The Issue—Legality of Arrest

Williams contends the trial court should have granted his motion to suppress the evidence of the secobarbital capsules because the arrest and search violated his right to be free from unreasonable search and seizure.

A lawfully arrested person may be searched in order to keep contraband out of the jail. (People v. Reed, 202 Cal.App.2d 575, 579—580, 20 Cal.Rptr. 911.) Therefore, the motion to suppress evidence could only succeed if the arrest were found to have been illegal. A police officer may arrest without warrant if he has reasonable cause to believe a felony has been committed (Pen.Code, s 836, subd. 3), the suspected felony here being auto theft (Veh.Code, s 10851). What constitutes reasonable cause to suspect auto theft varies, but absence of registration, inability to furnish satisfactory proof of ownership, and unsatisfactory explanation for possession of the vehicle may suffice. (People v. Upton, 257 Cal.App.2d 677, 683, 65 Cal.Rptr. 103; People v. Myles, 189 Cal.App.2d 42, 46, 10 Cal.Rptr. 733; People v. Nebbitt, 183 Cal.App.2d 452, 457, 7 Cal.Rptr. 8.) At bench these grounds for suspicion were fortified by the altered identification number on the vehicle itself, a circumstance which strongly suggested a stolen car. The police officers, therefore, had reasonable cause to believe the car was stolen and reasonable cause to make an arrest.

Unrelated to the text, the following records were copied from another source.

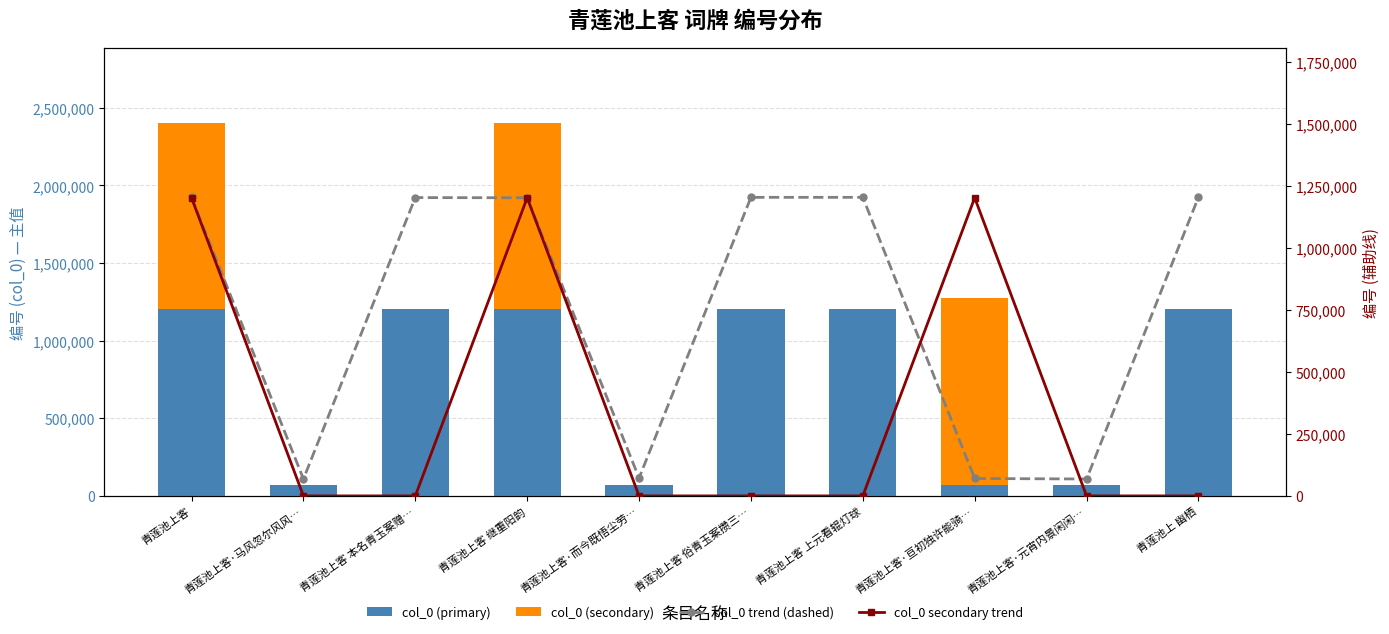

What is the difference between the second highest and second lowest values in the col_0 secondary trend series?

1201440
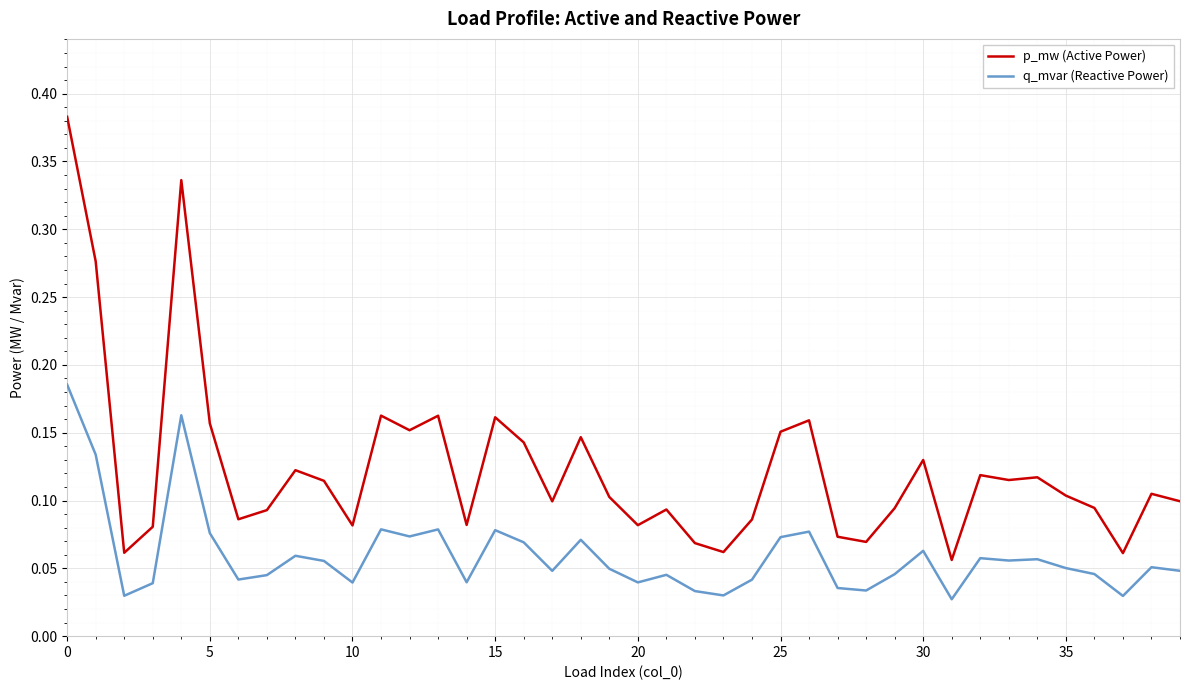

Which series has the largest range (max minus min)?

p_mw (Active Power)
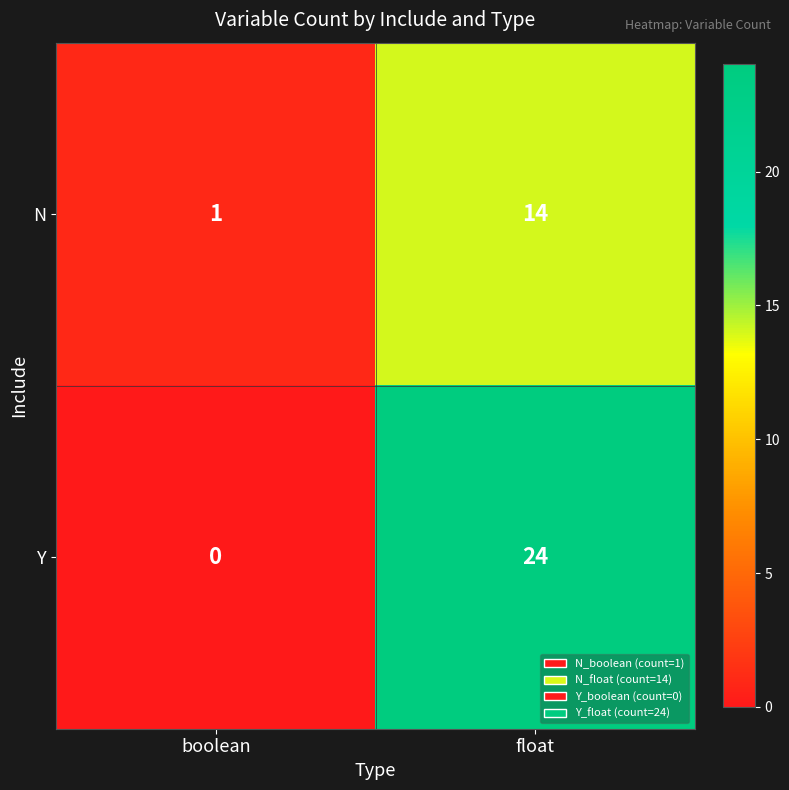

Count the number of categories in the chart.

2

But defendant claims that since he was merely a passenger in the car, the police had no authority to arrest him, and he cites People v. Williams, 9 Cal.App.3d 565, 88 Cal.Rptr. 349. There, the defendant, a passenger in a vehicle which had been stopped for a traffic violation, was arrested along with the driver when the driver failed to produce any vehicle registration and a check of the license-plate number disclosed that the car had been stolen. A subsequent search of the defendant uncovered marijuana. The court held the evidence of the marijuana should have been suppressed because there was ‘no indication that defendant was jointly engaged in any activity, legal or illegal, except as a passenger.’ (9 Cal.App.3d at 569, 88 Cal.Rptr. at 351.) Yet, significantly for our purposes, the Williams case points out that joint activity by the occupants of a vehicle may furnish sufficient cause to arrest a passenger as a participant in suspected illegal activity engaged in by the driver. Application of this rule may be seen in People v. Ragone, 84 Cal.App.2d 476, 191 P.2d 126, where police officers saw Ragone and a co-defendant get out of a parked car, leave the motor running, and attempt a burglary. The car had been stolen. The court held the evidence sufficient to convict both defendants of the unlawful taking of the motor vehicle. ‘From the circumstances * * *,’ the court said, ‘the inference is strong that (possession) originated in the unlawful taking and driving away of the automobile by the same persons in whose possession it was found.’ (84 Cal.App.2d at 480, 191 P.2d at 128.)

In the case at bench, the police observed defendant loitering for a period of an hour with the driver and another at a hamburger stand near a school. The officers could reasonably infer that defendant was jointly engaged with his companions in the prohibited activity of loitering near a school. When the police later found good cause to believe the vehicle was stolen, they could reasonably conclude that defendant was not merely a passenger in the vehicle but was a participant in the theft. (People v. Clark, 2 Cal.App.3d 510, 519, 82 Cal.Rptr. 682.) The offense of unauthorized taking or stealing is committed not only by the driver or taker of the vehicle but by ‘any person who is a party or accessory to or an accomplice in the driving or unauthorized taking or stealing.’ (Veh.Code, s 10851.) Here, the evidence was not only sufficient to support an arrest but to sustain a conviction for auto theft. (People v. Miles, 272 Cal.App.2d 212, 218, 77 Cal.Rptr. 89.)

The arrest of Williams was valid, the motion to suppress evidence was properly denied, and the judgment is affirmed.

FLEMING, Associate Justice.

ROTH, P.J., and HERNDON, J., concur.